Was uns an den beinahe mythischen Denkern der antiken Welt so fasziniert, ist die wundervolle, abgeschlossene Einheit ihres Weltbildes. Mit welcher prachtvollen Gebärde steht einer dieser Denker vor uns, der legendenumrankte Pythagoras etwa, und sagt mit kühlem, unbeirrbarem Blick: Ich halte das Weltgeheimnis in den Händen.
Und hier beginnen die Ziele des vorliegenden Werkes.
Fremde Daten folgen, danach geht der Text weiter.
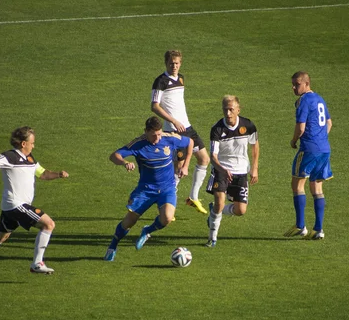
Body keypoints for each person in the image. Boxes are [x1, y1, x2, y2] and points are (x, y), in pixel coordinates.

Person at [0, 126, 69, 276]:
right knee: (48, 224)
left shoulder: (30, 159)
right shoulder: (9, 156)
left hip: (11, 207)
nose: (33, 145)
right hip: (16, 205)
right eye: (32, 143)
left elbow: (43, 174)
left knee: (2, 236)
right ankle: (37, 263)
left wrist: (58, 174)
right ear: (23, 143)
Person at [104, 116, 193, 261]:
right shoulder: (139, 144)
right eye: (153, 135)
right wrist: (125, 162)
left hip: (167, 188)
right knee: (129, 222)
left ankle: (147, 231)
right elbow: (114, 156)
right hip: (146, 190)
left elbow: (190, 142)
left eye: (159, 134)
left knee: (167, 218)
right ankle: (113, 245)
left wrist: (186, 166)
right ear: (146, 132)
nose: (157, 138)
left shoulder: (169, 138)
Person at [151, 50, 210, 215]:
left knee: (204, 158)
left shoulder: (181, 78)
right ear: (166, 63)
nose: (174, 66)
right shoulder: (160, 81)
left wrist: (181, 121)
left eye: (177, 63)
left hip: (188, 127)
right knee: (178, 170)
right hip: (174, 130)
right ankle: (167, 205)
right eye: (171, 63)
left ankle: (193, 197)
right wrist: (173, 121)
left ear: (180, 63)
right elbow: (154, 105)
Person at [283, 71, 332, 240]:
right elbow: (329, 122)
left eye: (297, 84)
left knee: (297, 185)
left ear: (306, 83)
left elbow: (301, 127)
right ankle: (318, 229)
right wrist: (321, 137)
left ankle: (300, 226)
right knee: (317, 188)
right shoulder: (320, 99)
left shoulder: (304, 101)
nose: (294, 87)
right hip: (324, 149)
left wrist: (293, 140)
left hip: (309, 149)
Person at [205, 95, 259, 247]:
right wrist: (223, 169)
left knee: (241, 210)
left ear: (238, 110)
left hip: (241, 171)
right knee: (219, 202)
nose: (228, 113)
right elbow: (213, 156)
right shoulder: (217, 129)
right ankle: (212, 238)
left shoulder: (248, 125)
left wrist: (254, 168)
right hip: (221, 170)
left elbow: (255, 145)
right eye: (225, 110)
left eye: (231, 110)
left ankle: (216, 211)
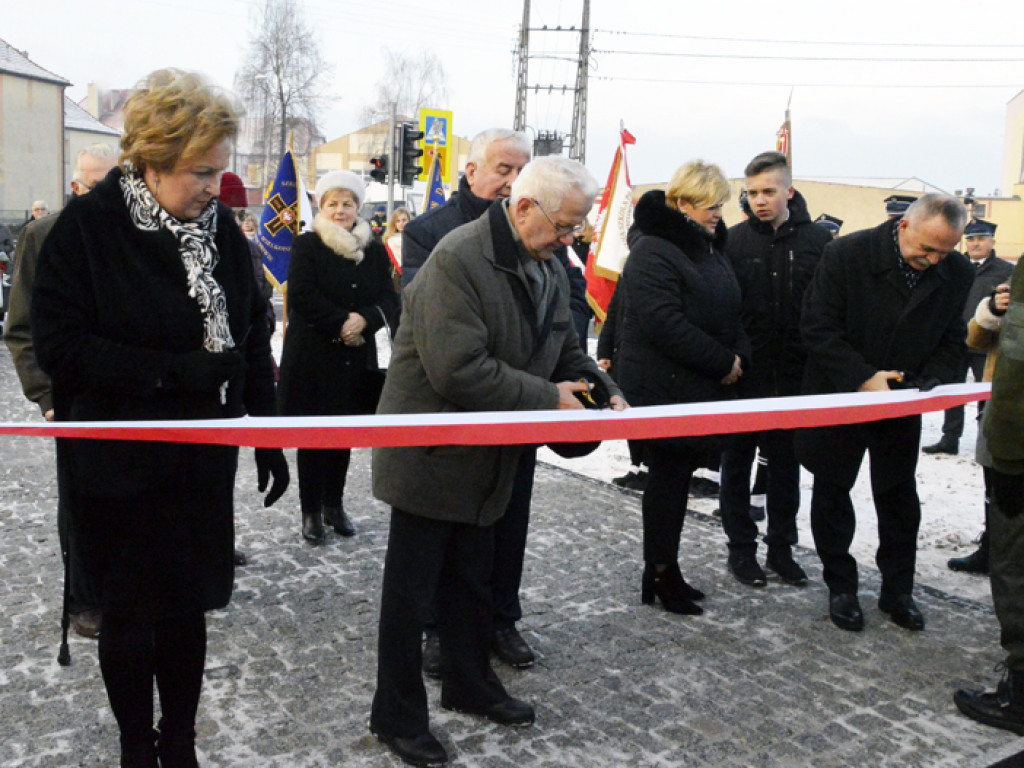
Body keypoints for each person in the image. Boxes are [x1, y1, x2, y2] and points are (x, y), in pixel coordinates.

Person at [30, 69, 289, 768]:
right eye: (200, 172)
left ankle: (179, 741)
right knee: (130, 615)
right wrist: (171, 371)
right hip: (118, 466)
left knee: (186, 610)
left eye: (219, 171)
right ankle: (134, 745)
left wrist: (266, 433)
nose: (214, 187)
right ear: (153, 156)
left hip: (199, 465)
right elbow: (60, 346)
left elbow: (252, 335)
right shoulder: (87, 229)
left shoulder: (221, 235)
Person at [369, 156, 624, 767]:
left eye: (576, 230)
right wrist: (546, 398)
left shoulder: (544, 260)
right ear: (525, 207)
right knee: (412, 599)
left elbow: (562, 342)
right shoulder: (457, 260)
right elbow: (457, 369)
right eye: (564, 226)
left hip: (490, 451)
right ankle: (395, 714)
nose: (571, 240)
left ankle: (468, 682)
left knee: (471, 583)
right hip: (430, 456)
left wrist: (595, 382)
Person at [401, 128, 581, 675]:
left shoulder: (544, 244)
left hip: (515, 413)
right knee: (446, 543)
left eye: (520, 168)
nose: (510, 178)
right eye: (502, 168)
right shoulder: (438, 238)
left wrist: (591, 382)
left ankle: (500, 618)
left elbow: (564, 323)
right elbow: (444, 346)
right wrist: (546, 392)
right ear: (471, 170)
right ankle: (439, 631)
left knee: (509, 523)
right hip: (453, 425)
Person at [797, 193, 972, 633]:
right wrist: (862, 376)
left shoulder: (957, 271)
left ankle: (898, 590)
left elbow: (953, 340)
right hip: (841, 393)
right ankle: (841, 587)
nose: (932, 260)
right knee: (833, 491)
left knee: (898, 497)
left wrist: (929, 380)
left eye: (943, 252)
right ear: (904, 226)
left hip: (901, 401)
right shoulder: (846, 254)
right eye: (926, 249)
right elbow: (817, 327)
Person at [616, 160, 750, 616]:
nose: (719, 214)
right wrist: (722, 363)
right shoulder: (655, 249)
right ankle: (659, 573)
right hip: (665, 388)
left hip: (697, 384)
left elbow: (730, 310)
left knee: (675, 482)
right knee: (667, 483)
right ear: (685, 204)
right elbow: (664, 323)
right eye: (712, 206)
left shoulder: (707, 249)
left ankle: (664, 571)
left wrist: (740, 357)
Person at [5, 143, 118, 639]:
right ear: (75, 187)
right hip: (71, 400)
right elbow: (21, 328)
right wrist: (46, 397)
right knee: (80, 502)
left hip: (126, 395)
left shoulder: (129, 235)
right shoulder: (43, 235)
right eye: (96, 185)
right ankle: (83, 600)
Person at [719, 151, 830, 588]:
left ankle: (782, 549)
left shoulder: (819, 242)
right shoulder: (734, 240)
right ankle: (740, 549)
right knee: (737, 463)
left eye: (768, 191)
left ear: (789, 191)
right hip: (745, 375)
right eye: (751, 193)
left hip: (796, 375)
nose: (759, 201)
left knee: (786, 466)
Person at [277, 170, 398, 544]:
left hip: (354, 357)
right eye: (333, 203)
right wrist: (342, 323)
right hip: (314, 357)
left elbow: (389, 299)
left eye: (348, 204)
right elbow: (302, 294)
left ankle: (334, 504)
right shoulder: (308, 245)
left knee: (342, 436)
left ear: (358, 208)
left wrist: (366, 320)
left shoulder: (373, 248)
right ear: (321, 206)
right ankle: (310, 511)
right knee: (313, 437)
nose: (341, 210)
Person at [953, 268, 1024, 735]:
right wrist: (995, 310)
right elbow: (979, 340)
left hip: (1014, 447)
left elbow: (1016, 372)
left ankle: (1019, 694)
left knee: (1015, 565)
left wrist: (1009, 460)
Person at [924, 219, 1013, 460]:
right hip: (955, 341)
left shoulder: (1005, 270)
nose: (975, 244)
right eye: (971, 239)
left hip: (986, 342)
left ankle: (986, 442)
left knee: (986, 393)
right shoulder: (953, 266)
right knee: (953, 391)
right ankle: (950, 438)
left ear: (992, 242)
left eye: (981, 238)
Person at [382, 206, 411, 293]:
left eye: (404, 220)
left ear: (409, 220)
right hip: (398, 276)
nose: (401, 223)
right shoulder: (391, 240)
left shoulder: (415, 237)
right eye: (398, 221)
Es erblickt seine Aufgabe darin, in einem Umfang, der sich noch durcharbeiten lässt, ein wirkliches Verständnis der Welterscheinungen zu geben, soweit die Wissenschaft ein solches besitzt.
Es will gerade das bieten, was man in den vielen Werken über die Welt vergeblich sucht, weil diese den Ehrgeiz haben, möglichst viele Tatsachen zu bringen, deren Verarbeitung dann dem Leser überlassen bleibt.
Hier dagegen wird ein prinzipiell anderer Weg beschritten; die Tatsachen sind nur Hilfsmittel und nicht Endzweck. Es wird genau die Auswahl dessen geboten, was von dem gesamten sicheren Wissen zum Verständnis unseres naturwissenschaftlichen „Weltbildes“ notwendig ist.
Und der Leser dieses Buches kann wie Pythagoras mit unbeirrbaren Augen in die Welt blicken, denn er hält ihr Geheimnis in seinen Händen.